TERMOLI. "Se oggi c'è crisi di maestri, è perché c'è crisi di discepoli, perché siamo troppo pieni di noi stessi e pensiamo che sapendo leggere e scrivere già siamo in grado di cavarcela da soli. Ma nessuno se la cava da solo, abbiamo bisogno gli uni degli altri"... così recitava il discorso di un padre della Patria.

Troppo sono le cose che non funzionano...le stagioni non sono più quelle di una volta; la società non procede più come dovrebbe; il progresso ci fa degenerare; il benessere ci rende egoisti; della politica non ci si può fidare; gli stessi "preti" non sono più come "don Camillo" ma troppo indulgenti o troppo severi o poco pii e così via, in una costante deprecazione della nequizia dei tempi. Noncuranza, negligenza, trascuratezza, disinteresse alla fine corrompono "la democrazia", sporcano le nostre città, inquinano l'ambiente, debilitano la sensibilità etica. Ma a produrre tutto questo non è né il fato cinico e baro, né un coacervo di forze maligne (non è sempre colpa del diavolo).

DATI FORNITI:
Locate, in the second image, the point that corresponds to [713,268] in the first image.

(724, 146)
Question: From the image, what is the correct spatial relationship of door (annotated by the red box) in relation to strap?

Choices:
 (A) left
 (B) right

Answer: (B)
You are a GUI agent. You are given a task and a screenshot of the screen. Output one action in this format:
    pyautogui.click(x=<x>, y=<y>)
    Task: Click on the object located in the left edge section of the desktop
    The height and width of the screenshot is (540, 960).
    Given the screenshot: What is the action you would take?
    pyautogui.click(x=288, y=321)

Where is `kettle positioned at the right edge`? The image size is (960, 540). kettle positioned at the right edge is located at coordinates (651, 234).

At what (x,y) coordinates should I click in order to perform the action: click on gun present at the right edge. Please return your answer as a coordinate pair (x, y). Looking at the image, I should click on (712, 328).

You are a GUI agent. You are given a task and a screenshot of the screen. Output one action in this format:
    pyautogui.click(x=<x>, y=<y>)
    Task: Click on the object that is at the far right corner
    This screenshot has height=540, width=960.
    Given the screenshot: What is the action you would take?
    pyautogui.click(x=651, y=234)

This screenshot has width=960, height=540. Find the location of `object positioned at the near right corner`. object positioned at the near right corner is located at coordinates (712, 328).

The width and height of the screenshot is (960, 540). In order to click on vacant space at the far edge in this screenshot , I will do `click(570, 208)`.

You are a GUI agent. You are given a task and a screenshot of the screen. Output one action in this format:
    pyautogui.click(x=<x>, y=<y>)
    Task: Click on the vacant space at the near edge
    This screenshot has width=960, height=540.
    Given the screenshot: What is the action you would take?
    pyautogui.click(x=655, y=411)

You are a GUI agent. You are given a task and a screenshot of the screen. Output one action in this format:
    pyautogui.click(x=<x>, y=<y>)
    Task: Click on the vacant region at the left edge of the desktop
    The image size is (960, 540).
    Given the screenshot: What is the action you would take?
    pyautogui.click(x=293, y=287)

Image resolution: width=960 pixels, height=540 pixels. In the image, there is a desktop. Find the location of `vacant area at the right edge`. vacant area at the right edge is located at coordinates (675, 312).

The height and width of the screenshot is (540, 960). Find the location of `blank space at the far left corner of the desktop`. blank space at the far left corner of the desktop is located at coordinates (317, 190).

ATTIVITÀ DA SVOLGERE A: Elenca, per favore, gli atteggiamenti che secondo il brano sulla crisi dei maestri finiscono per corrompere «la democrazia».
ATTIVITÀ DA SVOLGERE B: Prosegui il brano sulla crisi dei maestri dopo la frase che si chiude con «(non è sempre colpa del diavolo)».

RISULTATO ESERCIZIO A: Noncuranza, negligenza, trascuratezza, disinteresse.

RISULTATO ESERCIZIO B:
Al centro della storia c’è, infatti, l'uomo con la sua libertà, la sua volontà, la sua ragione. Proprio come suppone la storiella qui di seguito.

Questa è la storia di 4 persone chiamate Ognuno, Qualcuno, Ciascuno, Nessuno. C'era un lavoro da fare e Ognuno era sicuro che Qualcuno lo avrebbe fatto. Ciascuno avrebbe potuto farlo, ma Nessuno lo fece. Finì che Ciascuno incolpò Qualcuno perché nessuno fece ciò che ognuno avrebbe potuto fare.

Carta d'identità: Nome Italia - Cognome Nazione - Età 70

Anno Nuovo il 2018? Dai auguriamoci di Sì.